Now I live in the burbs. Completely different world here. I have to seek out ministry opportunities to the poor. I have to fight to get to know my neighbors. Walking as a Christian looks different here, and I'm excited to see your journey.
I like Faith in the Halls... a lot but think he gave a short shrift to Middle Class Believers who are educated, influential and massive. Real Live Preacher is right, Christianity has always been a source of upward mobilization. However, Lindsay missed the Jesus Movement as the genesis of all that is happening. He uses 1976 as the year that it all started but he is one decade too late. It was 1968 that the JM was really launched and by 78 it was much more imbedded in the campus and church. Read Robert Fogels great Book, The Fourth Great Awakening that describes Revivals and Awakenings un America. He won the Nobel Prize for his work in Economics for his work on Awakenings. Lindsay, and most Evangelicals completely missed it. This means we are not quite as sophisticated as we thought.

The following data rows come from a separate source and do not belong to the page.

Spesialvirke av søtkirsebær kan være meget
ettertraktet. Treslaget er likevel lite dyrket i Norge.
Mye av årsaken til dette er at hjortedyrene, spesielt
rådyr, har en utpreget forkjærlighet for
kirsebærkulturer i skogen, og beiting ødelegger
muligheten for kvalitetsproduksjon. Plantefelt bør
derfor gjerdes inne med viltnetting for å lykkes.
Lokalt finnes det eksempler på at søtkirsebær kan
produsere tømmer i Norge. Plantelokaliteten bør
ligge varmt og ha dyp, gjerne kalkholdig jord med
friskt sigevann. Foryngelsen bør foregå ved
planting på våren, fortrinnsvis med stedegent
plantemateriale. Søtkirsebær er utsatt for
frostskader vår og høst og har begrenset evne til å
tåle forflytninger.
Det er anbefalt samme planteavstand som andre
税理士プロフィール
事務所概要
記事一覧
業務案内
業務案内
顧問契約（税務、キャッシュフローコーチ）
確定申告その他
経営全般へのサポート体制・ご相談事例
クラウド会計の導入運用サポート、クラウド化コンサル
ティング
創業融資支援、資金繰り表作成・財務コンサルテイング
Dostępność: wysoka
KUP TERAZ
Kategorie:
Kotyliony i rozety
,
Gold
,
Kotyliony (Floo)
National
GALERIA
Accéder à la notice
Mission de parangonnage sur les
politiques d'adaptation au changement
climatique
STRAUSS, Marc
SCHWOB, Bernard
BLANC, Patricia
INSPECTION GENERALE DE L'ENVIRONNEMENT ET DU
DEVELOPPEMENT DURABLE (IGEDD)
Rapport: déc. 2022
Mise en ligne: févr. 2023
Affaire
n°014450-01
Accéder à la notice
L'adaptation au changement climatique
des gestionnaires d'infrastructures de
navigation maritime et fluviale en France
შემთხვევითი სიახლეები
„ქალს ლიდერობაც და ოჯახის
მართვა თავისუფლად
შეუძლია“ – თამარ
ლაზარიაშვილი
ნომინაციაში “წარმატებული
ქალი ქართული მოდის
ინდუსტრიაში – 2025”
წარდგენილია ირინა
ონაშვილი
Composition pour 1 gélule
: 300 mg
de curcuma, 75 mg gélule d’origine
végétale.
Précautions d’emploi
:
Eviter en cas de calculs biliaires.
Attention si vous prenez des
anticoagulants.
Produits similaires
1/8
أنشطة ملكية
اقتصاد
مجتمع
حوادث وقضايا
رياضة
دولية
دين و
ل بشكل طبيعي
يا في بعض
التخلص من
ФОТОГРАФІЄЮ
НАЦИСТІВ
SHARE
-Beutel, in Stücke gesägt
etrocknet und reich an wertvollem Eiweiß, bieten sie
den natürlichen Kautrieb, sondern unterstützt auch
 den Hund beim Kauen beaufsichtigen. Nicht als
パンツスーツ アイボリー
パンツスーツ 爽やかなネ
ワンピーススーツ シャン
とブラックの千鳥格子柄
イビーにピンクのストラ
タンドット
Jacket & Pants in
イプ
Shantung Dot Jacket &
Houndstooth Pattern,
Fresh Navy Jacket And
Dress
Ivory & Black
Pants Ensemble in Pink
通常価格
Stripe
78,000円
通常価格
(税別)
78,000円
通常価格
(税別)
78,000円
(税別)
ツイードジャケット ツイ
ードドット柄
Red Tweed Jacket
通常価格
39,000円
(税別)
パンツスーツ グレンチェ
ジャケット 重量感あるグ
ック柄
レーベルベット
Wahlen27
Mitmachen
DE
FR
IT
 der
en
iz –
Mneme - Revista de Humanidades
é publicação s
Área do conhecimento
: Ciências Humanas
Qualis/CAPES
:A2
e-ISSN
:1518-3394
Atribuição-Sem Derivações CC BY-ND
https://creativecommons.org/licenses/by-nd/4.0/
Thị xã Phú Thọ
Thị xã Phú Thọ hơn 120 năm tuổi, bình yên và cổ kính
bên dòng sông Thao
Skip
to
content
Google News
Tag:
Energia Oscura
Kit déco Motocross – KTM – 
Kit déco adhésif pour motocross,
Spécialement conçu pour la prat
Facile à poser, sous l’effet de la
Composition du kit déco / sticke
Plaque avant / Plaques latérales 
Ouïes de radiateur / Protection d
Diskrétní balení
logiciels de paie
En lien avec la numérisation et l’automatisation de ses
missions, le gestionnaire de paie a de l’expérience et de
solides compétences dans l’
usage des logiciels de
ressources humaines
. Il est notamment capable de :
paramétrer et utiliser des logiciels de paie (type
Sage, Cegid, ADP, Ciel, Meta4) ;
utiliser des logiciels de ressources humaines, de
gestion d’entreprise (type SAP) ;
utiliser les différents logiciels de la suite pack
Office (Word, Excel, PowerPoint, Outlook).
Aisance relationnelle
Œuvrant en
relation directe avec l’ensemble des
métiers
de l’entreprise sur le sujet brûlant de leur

The Fourth Great Awakening is here and the Elites are a key part of it but so are the 50 million Seasoned Boomer Believers who were touched by IV, Campus Crusade and Chai Alpha in the Sixties and Seventies. Barney Ford was a key player back then and the revival at University of Cincinnati as well as hundreds of non-elite universities paved the way for what is happening now. So, Al, IV is still affecting students who will be leaders in three decades.
By the way, are you involved with the Anglican Mission from Singapore? I have ministered there for 15 years. Bishop Tay is a friend.
Thanks for commenting, Gary. Good observations. Some of today's up-and-coming leaders, like Gary Haugen and Sharon Cohn of International Justice Mission, are fairly recent IV alum (graduated within the last fifteen years or so). And yes, the influence of campus ministries like IV is significant far beyond the elite schools.
Our particular AMiA congregation has had more direct connection with the Rwandan churches, but yes, I think the Singaporean churches/bishops provided oversight and guidance in the early stages of the movement.